De este modo, el autor de este libro, responsable de la extraordinaria web La ciencia de Jaun (https://lacienciadejaun.com/), ofrece a sus potenciales lectores juveniles un montón de historias cotidianas protagonizadas por Martín a partir de las que desarrolla y expone un sinfín de aspectos relacionados con la ciencia.
Cada capítulo se construye, más o menos, sobre un esquema similar: Martín, tras percibir algo que le produce curiosidad y que no sabe a qué se debe, le pregunta a un adulto; este le responde, y acto seguido se lanza a experimentar por él mismo. Vamos, lo que viene siendo el método científico.
Así, por ejemplo, explica de un modo genial en qué consisten la gravedad y su relación con el peso de las cosas, las distintas fuerzas físicas, las reacciones químicas, los cambios de estado de la materia, la termodinámica, la presión, la fotosíntesis, las enfermedades y las vacunas o la diferencia entre química y física.

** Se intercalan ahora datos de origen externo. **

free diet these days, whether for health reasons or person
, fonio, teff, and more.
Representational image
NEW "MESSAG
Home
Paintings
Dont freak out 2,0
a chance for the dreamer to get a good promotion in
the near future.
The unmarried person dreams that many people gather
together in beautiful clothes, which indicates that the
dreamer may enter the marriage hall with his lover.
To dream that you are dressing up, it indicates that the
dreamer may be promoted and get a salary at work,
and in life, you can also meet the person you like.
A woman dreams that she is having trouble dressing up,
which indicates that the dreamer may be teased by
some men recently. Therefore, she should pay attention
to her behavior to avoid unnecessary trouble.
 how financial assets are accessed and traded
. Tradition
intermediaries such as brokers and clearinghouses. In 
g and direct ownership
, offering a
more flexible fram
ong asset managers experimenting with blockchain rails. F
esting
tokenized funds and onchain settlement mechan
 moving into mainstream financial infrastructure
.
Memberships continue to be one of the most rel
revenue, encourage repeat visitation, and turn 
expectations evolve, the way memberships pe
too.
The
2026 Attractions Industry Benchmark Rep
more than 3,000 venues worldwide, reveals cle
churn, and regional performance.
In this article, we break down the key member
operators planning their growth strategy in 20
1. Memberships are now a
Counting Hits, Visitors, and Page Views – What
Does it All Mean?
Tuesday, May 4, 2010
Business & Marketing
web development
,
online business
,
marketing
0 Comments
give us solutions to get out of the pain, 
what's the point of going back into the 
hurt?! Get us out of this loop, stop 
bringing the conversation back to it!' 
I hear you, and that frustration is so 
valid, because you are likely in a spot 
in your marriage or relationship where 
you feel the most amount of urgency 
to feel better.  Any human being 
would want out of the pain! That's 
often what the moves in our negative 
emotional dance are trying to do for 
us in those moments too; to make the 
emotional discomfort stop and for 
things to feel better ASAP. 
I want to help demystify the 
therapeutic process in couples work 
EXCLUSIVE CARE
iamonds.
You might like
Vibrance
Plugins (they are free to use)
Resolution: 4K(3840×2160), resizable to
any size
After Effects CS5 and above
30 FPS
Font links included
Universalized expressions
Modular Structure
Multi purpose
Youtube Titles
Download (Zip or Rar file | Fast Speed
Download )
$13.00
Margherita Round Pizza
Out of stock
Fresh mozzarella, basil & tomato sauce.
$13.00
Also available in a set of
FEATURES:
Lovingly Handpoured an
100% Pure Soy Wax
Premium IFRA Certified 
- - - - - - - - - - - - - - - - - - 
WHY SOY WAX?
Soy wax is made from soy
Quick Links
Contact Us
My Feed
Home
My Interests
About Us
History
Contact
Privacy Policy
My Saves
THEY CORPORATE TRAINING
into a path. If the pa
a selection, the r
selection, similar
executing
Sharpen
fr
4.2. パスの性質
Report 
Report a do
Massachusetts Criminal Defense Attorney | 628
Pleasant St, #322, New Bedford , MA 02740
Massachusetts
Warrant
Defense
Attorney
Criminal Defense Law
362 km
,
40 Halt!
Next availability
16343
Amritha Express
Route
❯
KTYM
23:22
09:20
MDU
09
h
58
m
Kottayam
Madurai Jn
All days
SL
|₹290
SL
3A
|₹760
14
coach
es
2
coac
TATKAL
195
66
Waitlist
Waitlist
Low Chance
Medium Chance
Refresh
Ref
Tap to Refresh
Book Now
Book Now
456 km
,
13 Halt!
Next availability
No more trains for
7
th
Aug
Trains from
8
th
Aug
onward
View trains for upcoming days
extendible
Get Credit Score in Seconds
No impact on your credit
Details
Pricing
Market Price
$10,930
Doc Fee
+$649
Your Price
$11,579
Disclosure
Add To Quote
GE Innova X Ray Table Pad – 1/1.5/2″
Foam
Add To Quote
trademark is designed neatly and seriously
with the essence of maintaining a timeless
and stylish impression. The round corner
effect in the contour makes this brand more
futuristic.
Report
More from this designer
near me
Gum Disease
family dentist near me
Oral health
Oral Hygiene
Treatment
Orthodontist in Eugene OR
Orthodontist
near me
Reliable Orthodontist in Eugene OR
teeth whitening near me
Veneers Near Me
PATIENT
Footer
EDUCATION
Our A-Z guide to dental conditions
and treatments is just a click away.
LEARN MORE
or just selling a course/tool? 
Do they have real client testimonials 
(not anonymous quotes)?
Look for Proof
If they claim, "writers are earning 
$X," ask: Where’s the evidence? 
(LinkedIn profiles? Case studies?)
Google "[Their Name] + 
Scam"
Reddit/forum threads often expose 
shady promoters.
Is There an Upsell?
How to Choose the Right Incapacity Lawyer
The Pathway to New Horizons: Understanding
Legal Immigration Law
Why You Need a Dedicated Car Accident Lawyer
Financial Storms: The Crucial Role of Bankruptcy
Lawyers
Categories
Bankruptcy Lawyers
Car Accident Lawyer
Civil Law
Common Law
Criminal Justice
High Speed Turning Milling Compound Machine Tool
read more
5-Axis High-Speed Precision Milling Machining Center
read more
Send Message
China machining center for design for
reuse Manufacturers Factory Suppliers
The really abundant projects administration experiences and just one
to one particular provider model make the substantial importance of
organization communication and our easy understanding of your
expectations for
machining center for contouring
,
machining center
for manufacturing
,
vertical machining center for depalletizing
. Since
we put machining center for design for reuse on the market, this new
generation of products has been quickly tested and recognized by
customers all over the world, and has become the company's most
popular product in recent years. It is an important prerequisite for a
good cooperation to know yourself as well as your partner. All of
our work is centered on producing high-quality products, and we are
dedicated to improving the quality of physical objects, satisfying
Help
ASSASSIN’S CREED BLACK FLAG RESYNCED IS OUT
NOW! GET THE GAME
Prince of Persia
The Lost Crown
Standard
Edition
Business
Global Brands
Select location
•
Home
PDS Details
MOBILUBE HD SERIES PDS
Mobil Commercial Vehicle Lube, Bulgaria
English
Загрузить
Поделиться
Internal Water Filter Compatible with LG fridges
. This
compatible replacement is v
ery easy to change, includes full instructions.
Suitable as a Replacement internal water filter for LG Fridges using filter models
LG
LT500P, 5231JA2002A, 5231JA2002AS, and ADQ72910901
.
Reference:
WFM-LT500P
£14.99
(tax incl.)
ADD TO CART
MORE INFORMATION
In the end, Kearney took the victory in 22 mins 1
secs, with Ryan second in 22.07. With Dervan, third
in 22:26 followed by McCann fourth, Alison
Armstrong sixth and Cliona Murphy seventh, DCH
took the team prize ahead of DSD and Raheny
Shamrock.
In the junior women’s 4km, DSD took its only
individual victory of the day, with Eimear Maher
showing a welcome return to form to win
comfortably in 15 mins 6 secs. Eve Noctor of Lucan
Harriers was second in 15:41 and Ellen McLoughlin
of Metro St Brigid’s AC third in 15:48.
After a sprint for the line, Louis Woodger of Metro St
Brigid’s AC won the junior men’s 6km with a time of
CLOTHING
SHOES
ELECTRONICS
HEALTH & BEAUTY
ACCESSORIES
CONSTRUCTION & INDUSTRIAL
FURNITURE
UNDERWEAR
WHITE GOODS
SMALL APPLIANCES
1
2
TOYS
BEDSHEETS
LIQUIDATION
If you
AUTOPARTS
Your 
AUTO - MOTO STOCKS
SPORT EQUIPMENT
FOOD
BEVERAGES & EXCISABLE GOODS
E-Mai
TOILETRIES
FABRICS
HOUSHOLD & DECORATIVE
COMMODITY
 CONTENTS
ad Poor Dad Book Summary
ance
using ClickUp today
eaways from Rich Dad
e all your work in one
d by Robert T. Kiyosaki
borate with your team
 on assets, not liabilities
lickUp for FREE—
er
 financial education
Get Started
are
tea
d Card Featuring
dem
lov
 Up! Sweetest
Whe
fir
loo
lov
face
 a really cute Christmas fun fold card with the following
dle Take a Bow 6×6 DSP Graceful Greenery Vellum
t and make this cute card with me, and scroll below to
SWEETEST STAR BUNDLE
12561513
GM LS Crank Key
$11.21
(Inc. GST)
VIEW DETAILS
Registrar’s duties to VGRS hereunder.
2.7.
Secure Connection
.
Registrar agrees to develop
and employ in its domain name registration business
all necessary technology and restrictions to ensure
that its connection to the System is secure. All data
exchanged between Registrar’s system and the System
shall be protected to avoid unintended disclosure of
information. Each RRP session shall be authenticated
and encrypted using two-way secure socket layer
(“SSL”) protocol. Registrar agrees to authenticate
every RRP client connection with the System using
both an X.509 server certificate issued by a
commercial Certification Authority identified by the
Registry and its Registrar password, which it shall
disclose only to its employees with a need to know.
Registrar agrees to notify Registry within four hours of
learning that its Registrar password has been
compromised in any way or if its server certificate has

Desde una perspectiva puramente literaria, la obra está construida mediante una prosa agradable y rica, correcta para el lector objetivo; además, pese a que el fin es divulgativo y didáctico, elabora cada capítulo como si se tratase de una aventura del niño protagonista, por lo que también es un divertimento, a lo que contribuye el fino sentido del humor que desarrolla el autor —como cuando Martín escribe, explicando la fotosíntesis, que es lo que se produce «cuando las plantas se alimentan de los rayos solares, como mi padre cuando se estira a tomar el sol»; o cuando sueña con un traje que le permita hacerse pequeño y viajar al interior del cuerpo humano; o cuando los compañeros del autobús del colegio se rebelan porque quieren que se instaure un nuevo y peligroso plan de transporte basado en la inercia…
Por lo tanto, además de cumplir su objetivo didáctico, es un excelente divertimento —a lo que ayuda el brillante apartado gráfico de la obra—; pero también es una obra que permite establecer interesantes interrelaciones entre padres e hijos, no solo fomentando que, siguiendo el ejemplo de Martín, los jóvenes consulten a sus padres las dudas que tengan sobre este mundo en el que vivimos, sino también realizando experimentos sencillos juntos —como hacer un submarino o un teléfono casero, o un sistema solar en miniatura, o inflar globos al combinar vinagre y bicarbonato en una botella, o comprobar cómo se congela o se evapora el agua.
En resumidas cuentas, Martín el científico es una obra genial y muy muy necesaria. Y además, funciona. Yo mismo he hecho el experimento con una sobrina a la que, pese a que siempre ha tenido una gran curiosidad innata, no terminaba de atraerle la ciencia. Estando un día con ella, le leí algún capítulo e hicimos algunos experimentos (el del teléfono casero y el de inflar los globos). Le encantó. Y no solo me pidió el libro para leérselo entero, sino que a partir de ese momento, cada vez que me ve, me comenta, como Martín a sus padres, las inquietudes que le van surgiendo.
Así que, sea quién sea el autor de esta brillante obra juvenil, mi más sincera enhorabuena. Misión cumplida. Creo que es un libro que debería estar en todos los hogares.